Il caso Assange, il potere dei governi e il potere dei senza potere

La vicenda del fondatore di WikiLeaks mostra in maniera lampante la natura intrinsecamente antidemocratica del potere. Ma non è vero che la società civile è impotente e lo dimostra il fatto che i governi spendono molti soldi ed energie per orientare l’opinione pubblica.

Cinzia Sciuto

Rinchiuso da tre anni nel carcere londinese di Belmarsh, Julian Assange attende la conclusione del processo sull’estradizione, dopo il diniego da parte della Corte suprema britannica della possibilità di presentare appello contro la decisione presa dall’Alta corte a dicembre 2021, ovvero quella di dare il via libera all’estradizione, capovolgendo il verdetto della giudice in primo grado. Come ha spiegato Stefania Maurizi nel corso dell’incontro sul caso svoltosi a Roma alla presenza del padre di Assange, John Shipton, se Assange venisse estradato rischia di trascorrere il resto della sua vita in un carcere di massima sicurezza americano.
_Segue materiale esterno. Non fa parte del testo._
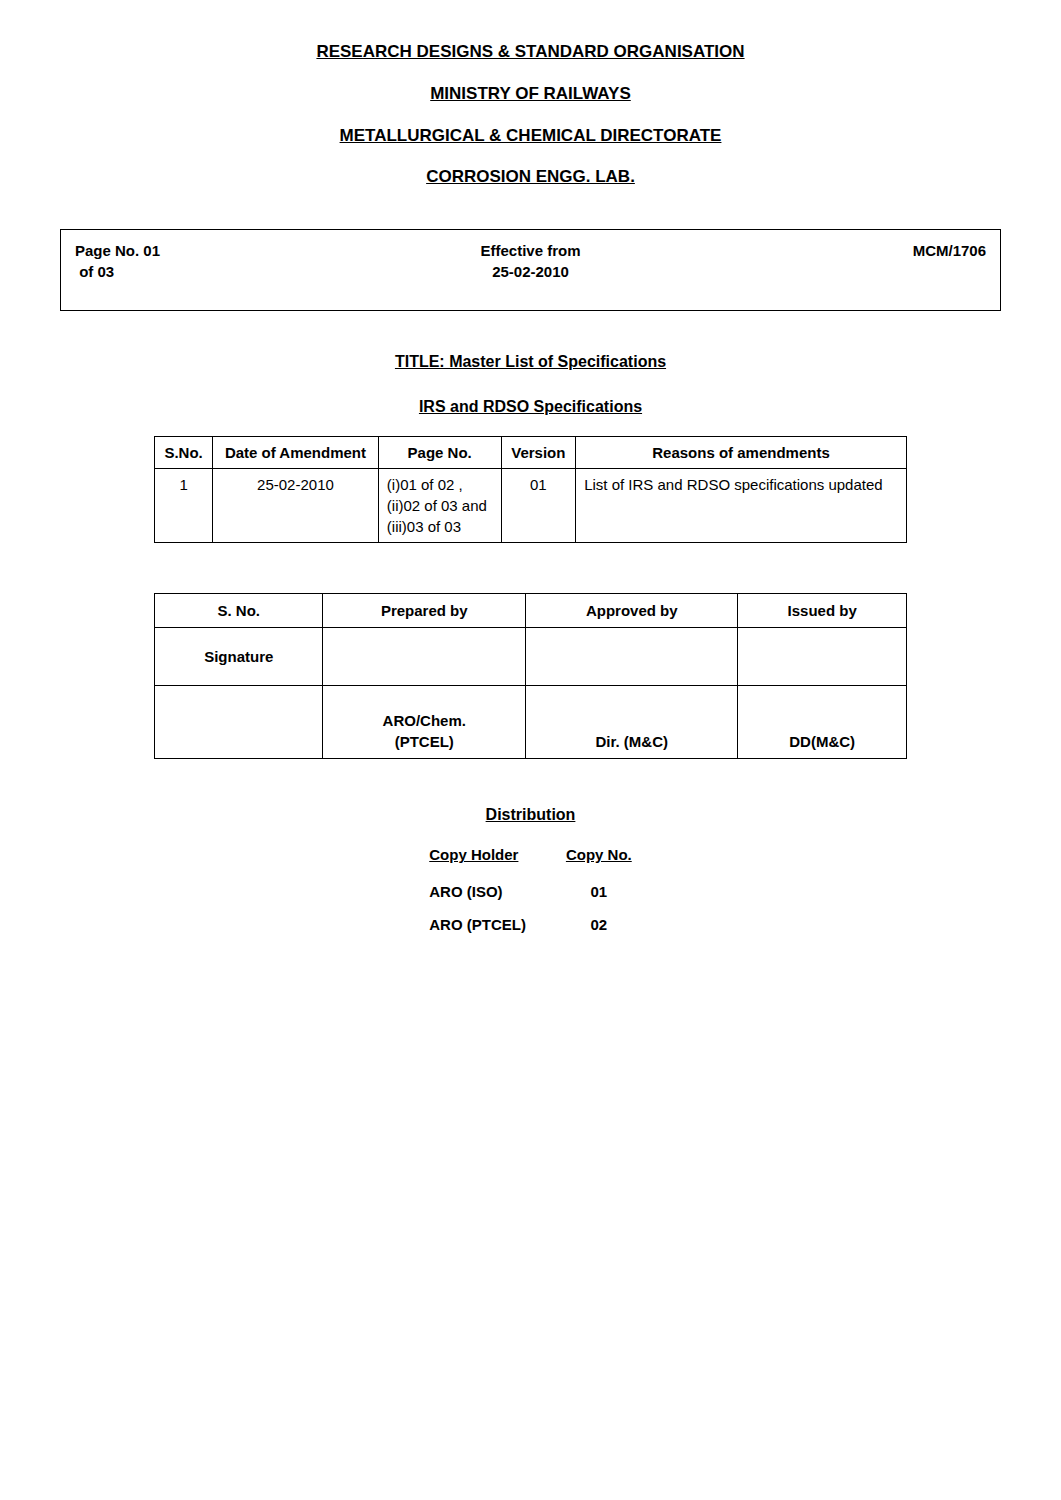RESEARCH DESIGNS & STANDARD ORGANISATION
MINISTRY OF RAILWAYS
METALLURGICAL & CHEMICAL DIRECTORATE
CORROSION ENGG. LAB.
| Page No. 01 of 03 | Effective from 25-02-2010 | MCM/1706 |
TITLE: Master List of Specifications
IRS and RDSO Specifications
| S.No. | Date of Amendment | Page No. | Version | Reasons of amendments |
| --- | --- | --- | --- | --- |
| 1 | 25-02-2010 | (i)01 of 02 , (ii)02 of 03 and (iii)03 of 03 | 01 | List of IRS and RDSO specifications updated |
| S. No. | Prepared by | Approved by | Issued by |
| --- | --- | --- | --- |
| Signature | | | |
| | ARO/Chem. (PTCEL) | Dir. (M&C) | DD(M&C) |
Distribution
| Copy Holder | Copy No. |
| --- | --- |
| ARO (ISO) | 01 |
| ARO (PTCEL) | 02 |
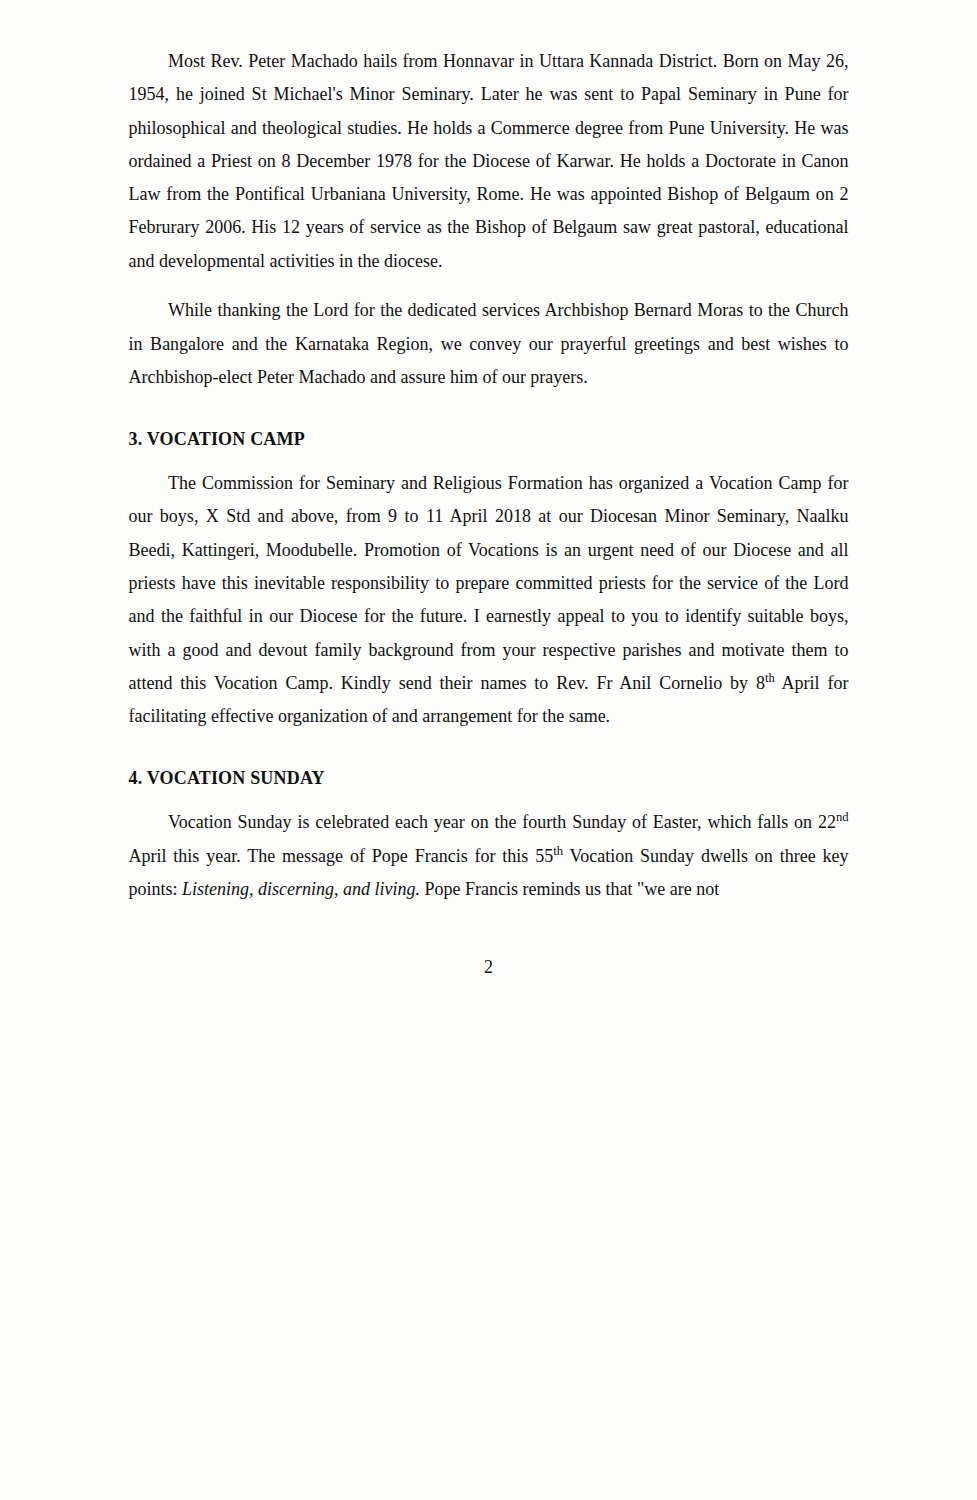Most Rev. Peter Machado hails from Honnavar in Uttara Kannada District. Born on May 26, 1954, he joined St Michael's Minor Seminary. Later he was sent to Papal Seminary in Pune for philosophical and theological studies. He holds a Commerce degree from Pune University. He was ordained a Priest on 8 December 1978 for the Diocese of Karwar. He holds a Doctorate in Canon Law from the Pontifical Urbaniana University, Rome. He was appointed Bishop of Belgaum on 2 Februrary 2006. His 12 years of service as the Bishop of Belgaum saw great pastoral, educational and developmental activities in the diocese.
While thanking the Lord for the dedicated services Archbishop Bernard Moras to the Church in Bangalore and the Karnataka Region, we convey our prayerful greetings and best wishes to Archbishop-elect Peter Machado and assure him of our prayers.
3. Vocation Camp
The Commission for Seminary and Religious Formation has organized a Vocation Camp for our boys, X Std and above, from 9 to 11 April 2018 at our Diocesan Minor Seminary, Naalku Beedi, Kattingeri, Moodubelle. Promotion of Vocations is an urgent need of our Diocese and all priests have this inevitable responsibility to prepare committed priests for the service of the Lord and the faithful in our Diocese for the future. I earnestly appeal to you to identify suitable boys, with a good and devout family background from your respective parishes and motivate them to attend this Vocation Camp. Kindly send their names to Rev. Fr Anil Cornelio by 8th April for facilitating effective organization of and arrangement for the same.
4. Vocation Sunday
Vocation Sunday is celebrated each year on the fourth Sunday of Easter, which falls on 22nd April this year. The message of Pope Francis for this 55th Vocation Sunday dwells on three key points: Listening, discerning, and living. Pope Francis reminds us that "we are not
2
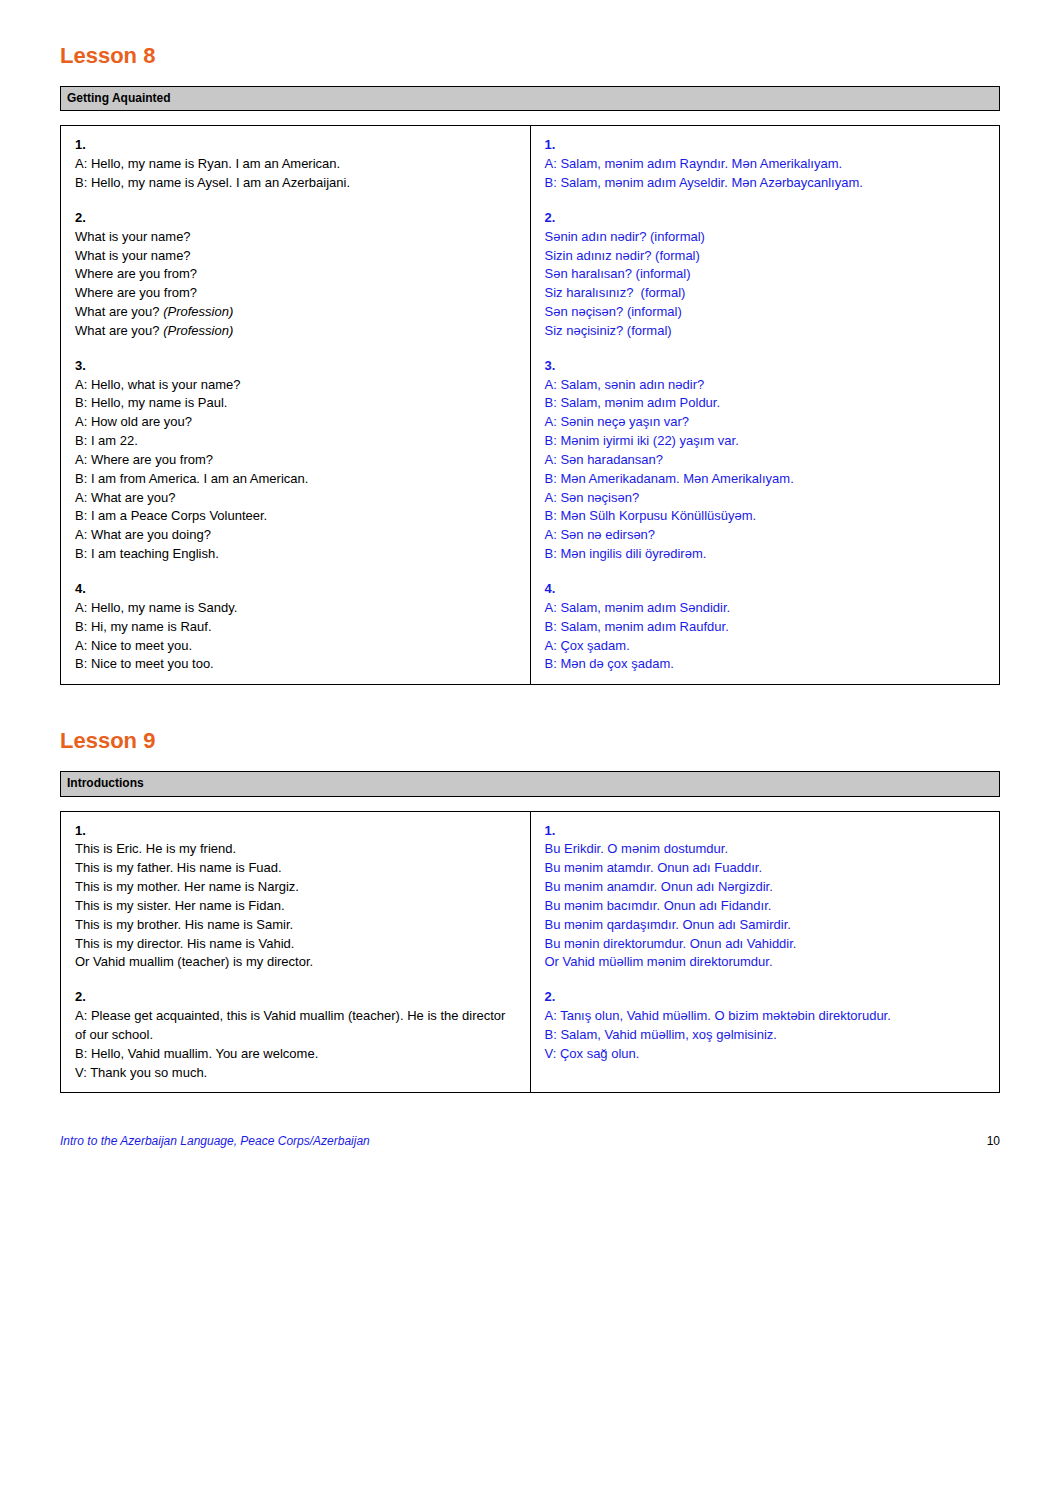Lesson 8
Getting Aquainted
| 1. A: Hello, my name is Ryan. I am an American. B: Hello, my name is Aysel. I am an Azerbaijani. 2. What is your name? What is your name? Where are you from? Where are you from? What are you? (Profession) What are you? (Profession) 3. A: Hello, what is your name? B: Hello, my name is Paul. A: How old are you? B: I am 22. A: Where are you from? B: I am from America. I am an American. A: What are you? B: I am a Peace Corps Volunteer. A: What are you doing? B: I am teaching English. 4. A: Hello, my name is Sandy. B: Hi, my name is Rauf. A: Nice to meet you. B: Nice to meet you too. | 1. A: Salam, mənim adım Rayndır. Mən Amerikalıyam. B: Salam, mənim adım Ayseldir. Mən Azərbaycanlıyam. 2. Sənin adın nədir? (informal) Sizin adınız nədir? (formal) Sən haralısan? (informal) Siz haralısınız? (formal) Sən nəçisən? (informal) Siz nəçisiniz? (formal) 3. A: Salam, sənin adın nədir? B: Salam, mənim adım Poldur. A: Sənin neçə yaşın var? B: Mənim iyirmi iki (22) yaşım var. A: Sən haradansan? B: Mən Amerikadanam. Mən Amerikalıyam. A: Sən nəçisən? B: Mən Sülh Korpusu Könüllüsüyəm. A: Sən nə edirsən? B: Mən ingilis dili öyrədirəm. 4. A: Salam, mənim adım Səndidir. B: Salam, mənim adım Raufdur. A: Çox şadam. B: Mən də çox şadam. |
Lesson 9
Introductions
| 1. This is Eric. He is my friend. This is my father. His name is Fuad. This is my mother. Her name is Nargiz. This is my sister. Her name is Fidan. This is my brother. His name is Samir. This is my director. His name is Vahid. Or Vahid muallim (teacher) is my director. 2. A: Please get acquainted, this is Vahid muallim (teacher). He is the director of our school. B: Hello, Vahid muallim. You are welcome. V: Thank you so much. | 1. Bu Erikdir. O mənim dostumdur. Bu mənim atamdır. Onun adı Fuaddır. Bu mənim anamdır. Onun adı Nərgizdir. Bu mənim bacımdır. Onun adı Fidandır. Bu mənim qardaşımdır. Onun adı Samirdir. Bu mənin direktorumdur. Onun adı Vahiddir. Or Vahid müəllim mənim direktorumdur. 2. A: Tanış olun, Vahid müəllim. O bizim məktəbin direktorudur. B: Salam, Vahid müəllim, xoş gəlmisiniz. V: Çox sağ olun. |
Intro to the Azerbaijan Language, Peace Corps/Azerbaijan 10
Il caso di Julian Assange mostra in maniera particolarmente lampante la natura intrinsecamente antidemocratica del potere, anche quando questo potere è esercitato nell’ambito di un regime più o meno democratico. È anche per questo che la democrazia è un sistema intrinsecamente instabile, contenendo in sé delle contraddizioni insanabili, delle tensioni mai completamente superabili.

Una delle (tante) differenze fra regimi democratici e non democratici non è il fatto che nei primi il potere in sé sia immune dal rischio di abusi di potere ma il fatto che, quando questi abusi emergono, suscitano scandalo perché si avverte la contraddizione intima, ontologica direi, fra abuso di potere e democrazia.

E questa scintilla dello scandalo, che spesso tende a spegnersi, va invece custodita con cura e alimentata. Troppo spesso veniamo infatti presi dallo sconforto derivante dal senso di impotenza, convinti che tutto si giochi nelle stanze dei bottoni, nelle cancellerie, nelle sedi dei ministeri, nei quartier generali degli eserciti o anche nelle sedi delle grandi multinazionali e delle borse.

Eppure, il grande dispendio di soldi, tempo ed energia che il potere impiega per orientare l’opinione pubblica dimostra che invece i giochi si fanno anche nelle piazze, nelle strade, sulle pagine dei giornali, di carta o digitali. Proprio da alcuni dei documenti svelati nel 2010 da Wikileaks emerge che i governi e i servizi segreti si preoccupano moltissimo di come le opinioni pubbliche dei diversi paesi reagiscono per esempio alle guerre. I governi sono dunque molto consapevoli del grande potere dei senza potere. Dovremmo ricordarcene più spesso anche noi.